My question is about nanopore sequencing and specifically about the current that is measured by the device in each measurement. The question is: In each measurement in nanopore sequencing, the change in the current between two sides of the membrane at the sensing region is recorded by the sequencer. Is it a single nucleotide or a k-mer or the difference between the first and last base in the kmer that contributes to one single measurement? I am citing two papers here that I looked at:

  1. Nanopore sequencing technology, bioinformatics and applications (Nature 2021)
  2. Three decades of nanopore sequencing (Nature 2016)

Based on my finding in these papers, I realized that all the nucleotide molecules in the k-mer in the sensing region contribute to the measurement, and not only one base, yet I am not sure if it is a good assumption.

I know some models like HMM and NN sequential models can computationally infer the individual bases (for example some basecallers). But my question is more about what is physically measured? In the second cited paper, it is stated that, in more recent nanopore designs, DNA strand can be fixed such that one individual nucleotide is positioned in the sensing region. Still, the diameter of the sensing region is not exactly one base. Moreover, since the current change is recorded not the current itself, the contributor could be the difference between the base which just passed from the sensing region and the one base that just entered?

So I restate my question; what is the contributing factor in single measurements of nanopore sequencing? In case it is the k-mer that is measured, how could we find k? Is it based on the properties of the device and the kit information?


1 Answer 1


The sequencing channels measure electric current, i.e. the flow of charged particles through the nanopore. The circuits are not measuring the bases directly; they're measuring the way the flow of ions is changed when different things are introduced into the pores.

Older R9 pores had a length that could fit about five bases in the pore at any one time, the newer R10 pores have a double-size pore that fits about ten bases. Any of these bases can potentially influence the flow of current, and that degree of influence is increased at the narrower pinch points of the Nanopore. Inconsistent unwinding of double-stranded DNA (or hybrid DNA/RNA) can also affect the current profile over time, so there may also be some effects on the current that transfer from where the unwinding occurs, 20 or so bases prior to the pore introduction.

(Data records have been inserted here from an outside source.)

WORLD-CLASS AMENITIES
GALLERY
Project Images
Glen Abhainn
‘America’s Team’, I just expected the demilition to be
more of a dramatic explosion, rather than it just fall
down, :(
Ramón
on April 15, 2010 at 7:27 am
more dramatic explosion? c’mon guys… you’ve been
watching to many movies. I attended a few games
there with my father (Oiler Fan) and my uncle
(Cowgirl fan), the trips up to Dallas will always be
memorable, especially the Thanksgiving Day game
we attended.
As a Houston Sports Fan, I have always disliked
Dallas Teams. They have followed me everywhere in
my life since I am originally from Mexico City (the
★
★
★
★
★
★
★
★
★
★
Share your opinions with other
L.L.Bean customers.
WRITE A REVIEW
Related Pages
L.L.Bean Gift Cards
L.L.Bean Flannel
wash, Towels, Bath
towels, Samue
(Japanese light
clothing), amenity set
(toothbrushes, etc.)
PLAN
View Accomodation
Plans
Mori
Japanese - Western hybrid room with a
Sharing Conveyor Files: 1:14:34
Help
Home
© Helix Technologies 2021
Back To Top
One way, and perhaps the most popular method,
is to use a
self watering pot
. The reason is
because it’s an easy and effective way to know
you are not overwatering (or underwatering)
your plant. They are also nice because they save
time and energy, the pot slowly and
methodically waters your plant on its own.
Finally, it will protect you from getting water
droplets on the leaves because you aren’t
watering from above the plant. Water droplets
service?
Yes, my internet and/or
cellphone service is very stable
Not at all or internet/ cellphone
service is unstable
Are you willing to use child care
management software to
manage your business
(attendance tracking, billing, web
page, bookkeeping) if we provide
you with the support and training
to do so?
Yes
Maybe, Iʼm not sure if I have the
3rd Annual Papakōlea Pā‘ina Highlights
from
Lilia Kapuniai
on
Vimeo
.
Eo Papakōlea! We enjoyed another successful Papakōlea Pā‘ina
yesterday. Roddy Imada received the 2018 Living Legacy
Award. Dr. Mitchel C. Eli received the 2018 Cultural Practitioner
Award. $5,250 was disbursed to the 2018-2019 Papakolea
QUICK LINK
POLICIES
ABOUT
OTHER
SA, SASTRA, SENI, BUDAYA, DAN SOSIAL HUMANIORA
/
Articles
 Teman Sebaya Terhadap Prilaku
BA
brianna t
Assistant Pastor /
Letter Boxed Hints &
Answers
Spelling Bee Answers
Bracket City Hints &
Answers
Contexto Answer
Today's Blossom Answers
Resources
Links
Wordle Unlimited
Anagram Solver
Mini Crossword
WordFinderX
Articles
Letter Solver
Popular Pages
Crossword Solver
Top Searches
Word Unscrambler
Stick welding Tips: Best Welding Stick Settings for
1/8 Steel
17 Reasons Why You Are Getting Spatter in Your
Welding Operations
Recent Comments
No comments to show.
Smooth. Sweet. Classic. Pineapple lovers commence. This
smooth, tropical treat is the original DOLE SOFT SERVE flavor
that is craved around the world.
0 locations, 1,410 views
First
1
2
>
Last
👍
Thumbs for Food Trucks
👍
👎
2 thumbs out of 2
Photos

The 5/6 kmer models are (or were, with R9) a reasonable sequencing model, because that's the number of bases that would fit in the pore, so those are the bases that have the greatest influence on the current.

I'll explain using a bigger physical model of hydroelectricity:

The mental model that I have in my head of a flow cell is a dam with a lake / reservoir, and holes in the dam that slowly drain the lake, spinning turbines that produce electricity (i.e. current). The interesting bits in the lake are the things going through the holes that aren’t water, but the water flow is the only thing that can be measured: there are no cameras attached to the holes, only current meters attached to the turbines.

It just so happens that those non-water things have a strange enough shape that they interrupt the water flow in large and predictable ways, which means that observing the water flow can be used as a good proxy for observing the things themselves.

If the holes get blocked, nothing can move through the holes, so there is no current flow: sequencing cannot happen.

Eventually that water reservoir will get depleted. If the reservoir is fully drained [ionic balance of the carrier ions in the flow cell is equalised], then it doesn’t matter how clean the holes are; the dam will produce no more electricity [sequencing cannot happen].

As an aside, this model helps me to understand why keeping the pores occupied with long DNA prolongs the sequencing life of the flow cell. The flow of carrier ions is reduced when a pore is actively sequencing, so the carrier ion reservoir drains slower, and can keep sequencing for longer.